Age verification isn't sage verification inside OSes
Briefly

Age verification isn't sage verification inside OSes
"It is vague, using terms that allude but do not define. It sets specific and punitive fines for non-compliance, without specifying what non-compliance looks like. It will have a chilling effect on innovation by creating a foggily fearsome landscape of liability. It does not fix that which it claims to be fixable, and it breaks that which ought not to be broken."
"It talks of "digital signals" between OS, application stores, and apps. This excludes, one surmises, all those analog signals that developers would be tempted to use. It talks of "age verification" without verification. It applies to users "on a computer, a mobile device, or any other general purpose computing device that can access a covered application store or download an application.""
"We can run Doom on smart toothbrushes. Everything is a general purpose computer if you stare at it hard enough, sayeth Turing. Not all operating systems have user accounts, saith FreeDOS. And what of smart TVs, which all ages can simultaneously use?"
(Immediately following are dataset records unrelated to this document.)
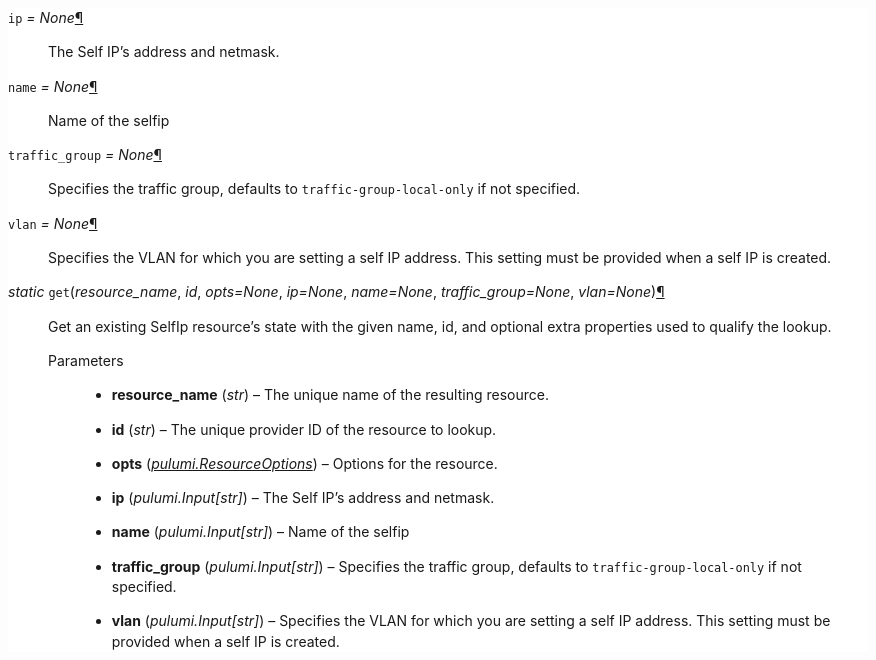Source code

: <code class="sig-name descname">ip</code><em class="property"> = None</em><a class="headerlink" href="#pulumi_f5bigip.net.SelfIp.ip" title="Permalink to this definition">¶</a></dt>
<dd><p>The Self IP’s address and netmask.</p>
</dd></dl>

<dl class="attribute">
<dt id="pulumi_f5bigip.net.SelfIp.name">
<code class="sig-name descname">name</code><em class="property"> = None</em><a class="headerlink" href="#pulumi_f5bigip.net.SelfIp.name" title="Permalink to this definition">¶</a></dt>
<dd><p>Name of the selfip</p>
</dd></dl>

<dl class="attribute">
<dt id="pulumi_f5bigip.net.SelfIp.traffic_group">
<code class="sig-name descname">traffic_group</code><em class="property"> = None</em><a class="headerlink" href="#pulumi_f5bigip.net.SelfIp.traffic_group" title="Permalink to this definition">¶</a></dt>
<dd><p>Specifies the traffic group, defaults to <code class="docutils literal notranslate"><span class="pre">traffic-group-local-only</span></code> if not specified.</p>
</dd></dl>

<dl class="attribute">
<dt id="pulumi_f5bigip.net.SelfIp.vlan">
<code class="sig-name descname">vlan</code><em class="property"> = None</em><a class="headerlink" href="#pulumi_f5bigip.net.SelfIp.vlan" title="Permalink to this definition">¶</a></dt>
<dd><p>Specifies the VLAN for which you are setting a self IP address. This setting must be provided when a self IP is created.</p>
</dd></dl>

<dl class="method">
<dt id="pulumi_f5bigip.net.SelfIp.get">
<em class="property">static </em><code class="sig-name descname">get</code><span class="sig-paren">(</span><em class="sig-param">resource_name</em>, <em class="sig-param">id</em>, <em class="sig-param">opts=None</em>, <em class="sig-param">ip=None</em>, <em class="sig-param">name=None</em>, <em class="sig-param">traffic_group=None</em>, <em class="sig-param">vlan=None</em><span class="sig-paren">)</span><a class="headerlink" href="#pulumi_f5bigip.net.SelfIp.get" title="Permalink to this definition">¶</a></dt>
<dd><p>Get an existing SelfIp resource’s state with the given name, id, and optional extra
properties used to qualify the lookup.</p>
<dl class="field-list simple">
<dt class="field-odd">Parameters</dt>
<dd class="field-odd"><ul class="simple">
<li><p><strong>resource_name</strong> (<em>str</em>) – The unique name of the resulting resource.</p></li>
<li><p><strong>id</strong> (<em>str</em>) – The unique provider ID of the resource to lookup.</p></li>
<li><p><strong>opts</strong> (<a class="reference internal" href="../../pulumi/#pulumi.ResourceOptions" title="pulumi.ResourceOptions"><em>pulumi.ResourceOptions</em></a>) – Options for the resource.</p></li>
<li><p><strong>ip</strong> (<em>pulumi.Input</em><em>[</em><em>str</em><em>]</em>) – The Self IP’s address and netmask.</p></li>
<li><p><strong>name</strong> (<em>pulumi.Input</em><em>[</em><em>str</em><em>]</em>) – Name of the selfip</p></li>
<li><p><strong>traffic_group</strong> (<em>pulumi.Input</em><em>[</em><em>str</em><em>]</em>) – Specifies the traffic group, defaults to <code class="docutils literal notranslate"><span class="pre">traffic-group-local-only</span></code> if not specified.</p></li>
<li><p><strong>vlan</strong> (<em>pulumi.Input</em><em>[</em><em>str</em><em>]</em>) – Specifies the VLAN for which you are setting a self IP address. This setting must be provided when a self IP is created.</p></li>
</ul>
</dd>
</dl>
<blockquote>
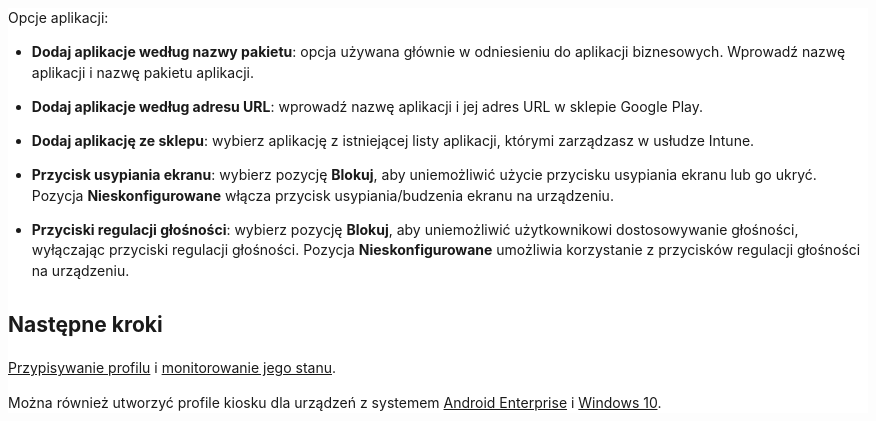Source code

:   Opcje aplikacji:

  - **Dodaj aplikacje według nazwy pakietu**: opcja używana głównie w odniesieniu do aplikacji biznesowych. Wprowadź nazwę aplikacji i nazwę pakietu aplikacji.
  - **Dodaj aplikacje według adresu URL**: wprowadź nazwę aplikacji i jej adres URL w sklepie Google Play.
  - **Dodaj aplikację ze sklepu**: wybierz aplikację z istniejącej listy aplikacji, którymi zarządzasz w usłudze Intune.

- **Przycisk usypiania ekranu**: wybierz pozycję **Blokuj**, aby uniemożliwić użycie przycisku usypiania ekranu lub go ukryć. Pozycja **Nieskonfigurowane** włącza przycisk usypiania/budzenia ekranu na urządzeniu.
- **Przyciski regulacji głośności**: wybierz pozycję **Blokuj**, aby uniemożliwić użytkownikowi dostosowywanie głośności, wyłączając przyciski regulacji głośności. Pozycja **Nieskonfigurowane** umożliwia korzystanie z przycisków regulacji głośności na urządzeniu.

## <a name="next-steps"></a>Następne kroki

[Przypisywanie profilu](device-profile-assign.md) i [monitorowanie jego stanu](device-profile-monitor.md).

Można również utworzyć profile kiosku dla urządzeń z systemem [Android Enterprise](device-restrictions-android-for-work.md#dedicated-device-settings) i [Windows 10](kiosk-settings.md).
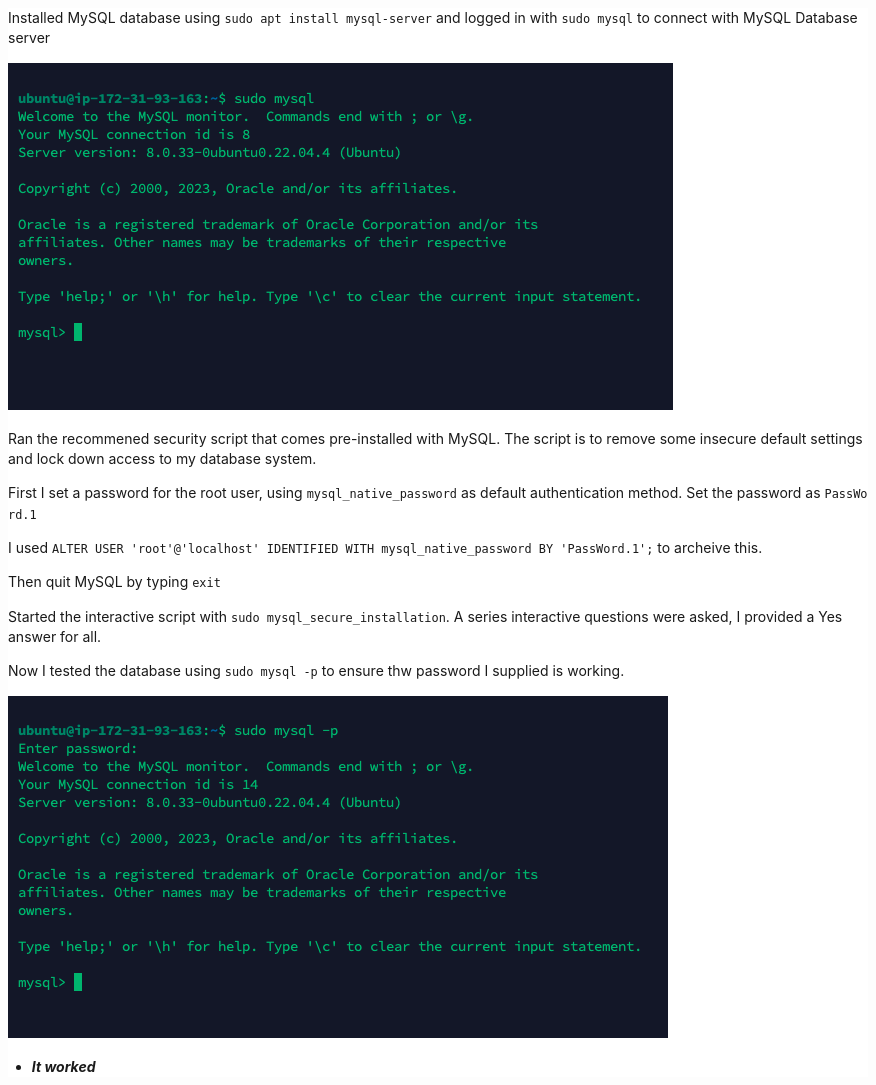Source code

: Installed MySQL database using `sudo apt install mysql-server`
and logged in with `sudo mysql` to connect with MySQL Database server

![mysql](./images/mysql.png)

Ran the recommened security script that comes pre-installed with MySQL. The script is to remove some insecure default settings and lock down access to my database system.

First I set a password for the root user, using `mysql_native_password` as default authentication method. Set the password as `PassWord.1`

I used `ALTER USER 'root'@'localhost' IDENTIFIED WITH mysql_native_password BY 'PassWord.1';` to archeive this.

Then quit MySQL by typing `exit`

Started the interactive script with `sudo mysql_secure_installation`. A series interactive questions were asked, I provided a Yes answer for all.

Now I tested the database using `sudo mysql -p` to ensure thw password I supplied is working.

![mysql_password](./images/mysql_password.png) 
- ***It worked***
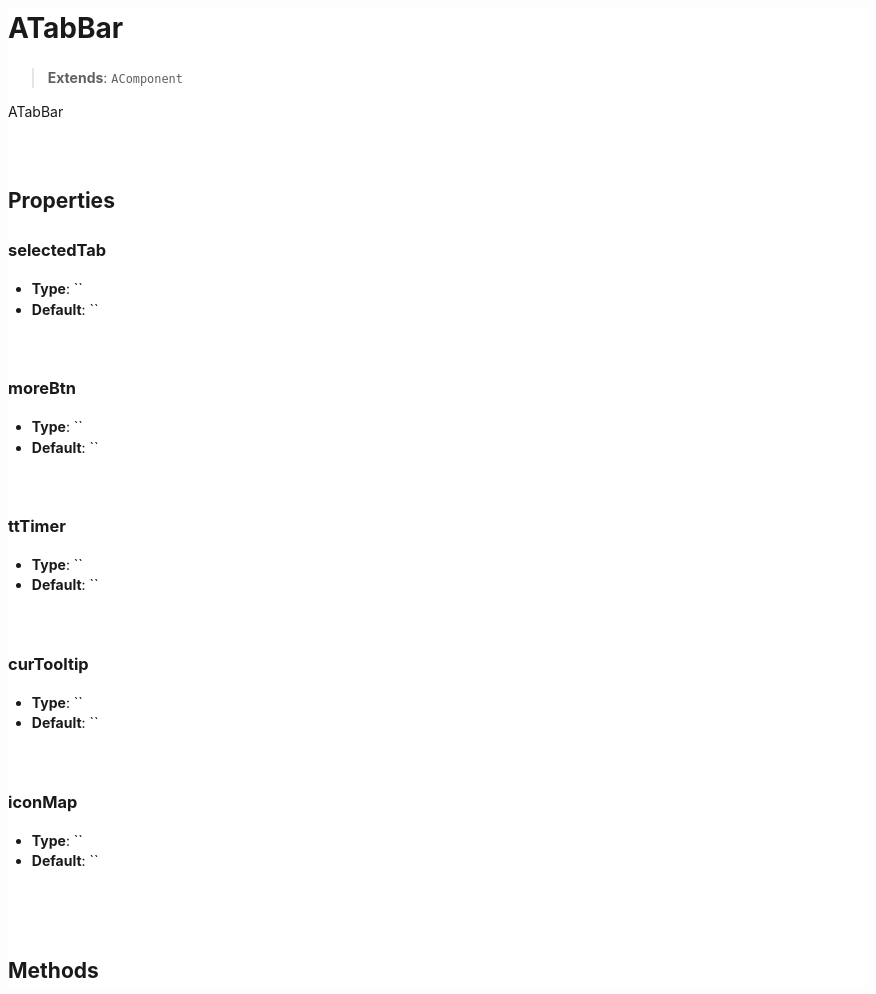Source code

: # ATabBar
> **Extends**: `AComponent`

ATabBar

<br/>

## Properties

### selectedTab



* **Type**: ``
* **Default**: ``

<br/>

### moreBtn



* **Type**: ``
* **Default**: ``

<br/>

### ttTimer



* **Type**: ``
* **Default**: ``

<br/>

### curTooltip



* **Type**: ``
* **Default**: ``

<br/>

### iconMap



* **Type**: ``
* **Default**: ``

<br/>
<br/>

## Methods
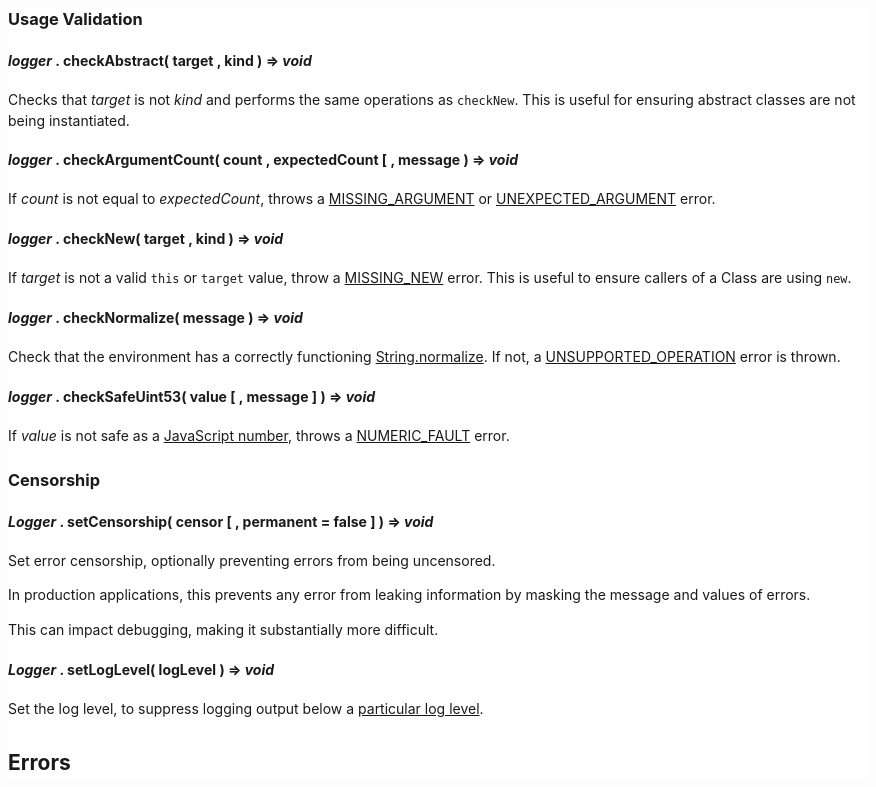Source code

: 
### Usage Validation

#### *logger* . **checkAbstract**( target , kind ) => *void*

Checks that *target* is not *kind* and performs the same operations as `checkNew`. This is useful for ensuring abstract classes are not being instantiated.


#### *logger* . **checkArgumentCount**( count , expectedCount [ , message ) => *void*

If *count* is not equal to *expectedCount*, throws a [MISSING_ARGUMENT](/v5/api/utils/logger/#errors-MissingArgument) or [UNEXPECTED_ARGUMENT](/v5/api/utils/logger/#errors-UnexpectedArgument) error.


#### *logger* . **checkNew**( target , kind ) => *void*

If *target* is not a valid `this` or `target` value, throw a [MISSING_NEW](/v5/api/utils/logger/#errors-MissingNew) error. This is useful to ensure callers of a Class are using `new`.


#### *logger* . **checkNormalize**( message ) => *void*

Check that the environment has a correctly functioning [String.normalize](https://developer.mozilla.org/en-US/docs/Web/JavaScript/Reference/Global_Objects/String/normalize). If not, a [UNSUPPORTED_OPERATION](/v5/api/utils/logger/#errors-UnsupportedOperation) error is thrown.


#### *logger* . **checkSafeUint53**( value [ , message ] ) => *void*

If *value* is not safe as a [JavaScript number](https://en.wikipedia.org/wiki/Double-precision_floating-point_format), throws a [NUMERIC_FAULT](/v5/api/utils/logger/#errors-NumericFault) error.


### Censorship

#### *Logger* . **setCensorship**( censor [ , permanent = false ] ) => *void*

Set error censorship, optionally preventing errors from being uncensored.

In production applications, this prevents any error from leaking information by masking the message and values of errors.

This can impact debugging, making it substantially more difficult.


#### *Logger* . **setLogLevel**( logLevel ) => *void*

Set the log level, to suppress logging output below a [particular log level](/v5/api/utils/logger/#Logger-levels).


Errors
------
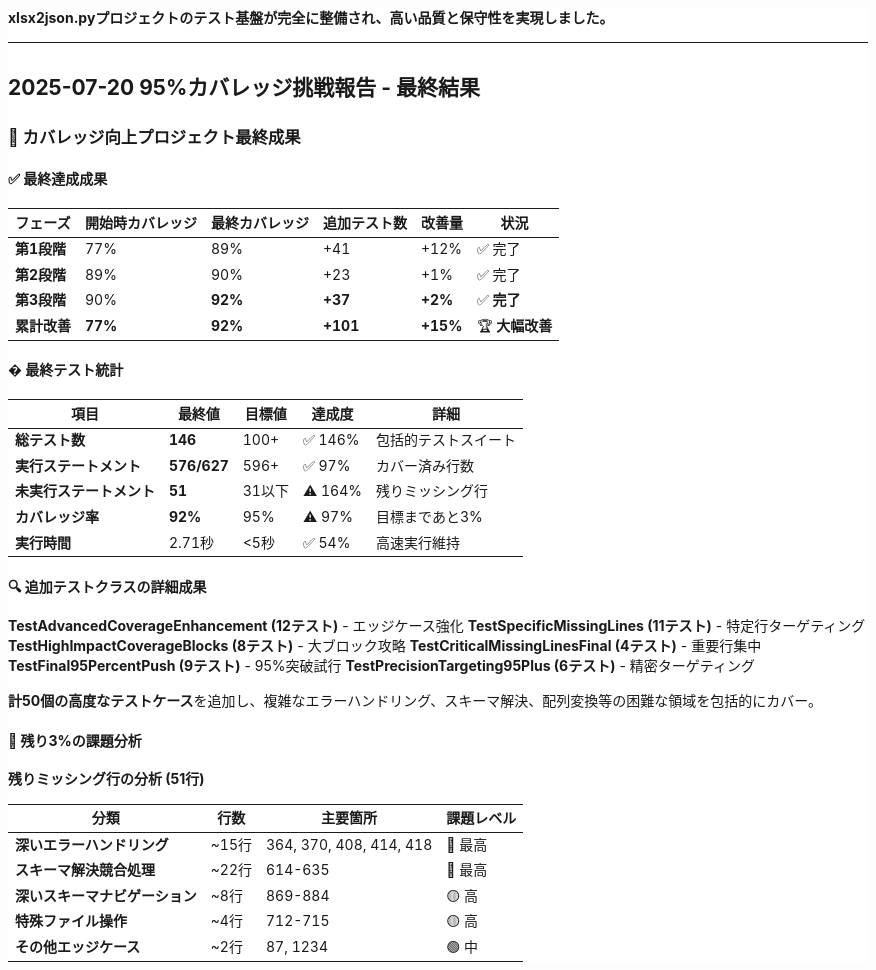 **xlsx2json.pyプロジェクトのテスト基盤が完全に整備され、高い品質と保守性を実現しました。**

---

## 2025-07-20 95%カバレッジ挑戦報告 - 最終結果

### 🎯 カバレッジ向上プロジェクト最終成果

#### ✅ 最終達成成果

| フェーズ | 開始時カバレッジ | 最終カバレッジ | 追加テスト数 | 改善量 | 状況 |
|---------|---------------|---------------|-------------|-------|------|
| **第1段階** | 77% | 89% | +41 | +12% | ✅ 完了 |
| **第2段階** | 89% | 90% | +23 | +1% | ✅ 完了 |
| **第3段階** | 90% | **92%** | **+37** | **+2%** | ✅ **完了** |
| **累計改善** | **77%** | **92%** | **+101** | **+15%** | 🏆 **大幅改善** |

#### � 最終テスト統計

| 項目 | 最終値 | 目標値 | 達成度 | 詳細 |
|------|-------|--------|-------|------|
| **総テスト数** | **146** | 100+ | ✅ 146% | 包括的テストスイート |
| **実行ステートメント** | **576/627** | 596+ | ✅ 97% | カバー済み行数 |
| **未実行ステートメント** | **51** | 31以下 | ⚠️ 164% | 残りミッシング行 |
| **カバレッジ率** | **92%** | 95% | ⚠️ 97% | 目標まであと3% |
| **実行時間** | 2.71秒 | <5秒 | ✅ 54% | 高速実行維持 |

#### 🔍 追加テストクラスの詳細成果

**TestAdvancedCoverageEnhancement (12テスト)** - エッジケース強化
**TestSpecificMissingLines (11テスト)** - 特定行ターゲティング
**TestHighImpactCoverageBlocks (8テスト)** - 大ブロック攻略
**TestCriticalMissingLinesFinal (4テスト)** - 重要行集中
**TestFinal95PercentPush (9テスト)** - 95%突破試行
**TestPrecisionTargeting95Plus (6テスト)** - 精密ターゲティング

**計50個の高度なテストケース**を追加し、複雑なエラーハンドリング、スキーマ解決、配列変換等の困難な領域を包括的にカバー。

#### 🚧 残り3%の課題分析

**残りミッシング行の分析 (51行)**

| 分類 | 行数 | 主要箇所 | 課題レベル |
|------|------|----------|-----------|
| **深いエラーハンドリング** | ~15行 | 364, 370, 408, 414, 418 | 🔴 最高 |
| **スキーマ解決競合処理** | ~22行 | 614-635 | 🔴 最高 |
| **深いスキーマナビゲーション** | ~8行 | 869-884 | 🟡 高 |
| **特殊ファイル操作** | ~4行 | 712-715 | 🟡 高 |
| **その他エッジケース** | ~2行 | 87, 1234 | 🟢 中 |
California Assembly Bill 1043, the Digital Age Assurance Act, mandates age verification during account setup to protect minors online. However, the law suffers from significant flaws: it uses undefined terminology, establishes punitive fines without specifying what constitutes non-compliance, and creates a chilling effect on innovation through unclear liability standards. The legislation is incoherent, using vague terms like "digital signals" and "age verification" without proper definition. It applies broadly to any general-purpose computing device accessing app stores, creating practical impossibilities. The law fails to address devices like smart TVs used by multiple ages and excludes older operating systems, potentially rendering older devices unable to download software.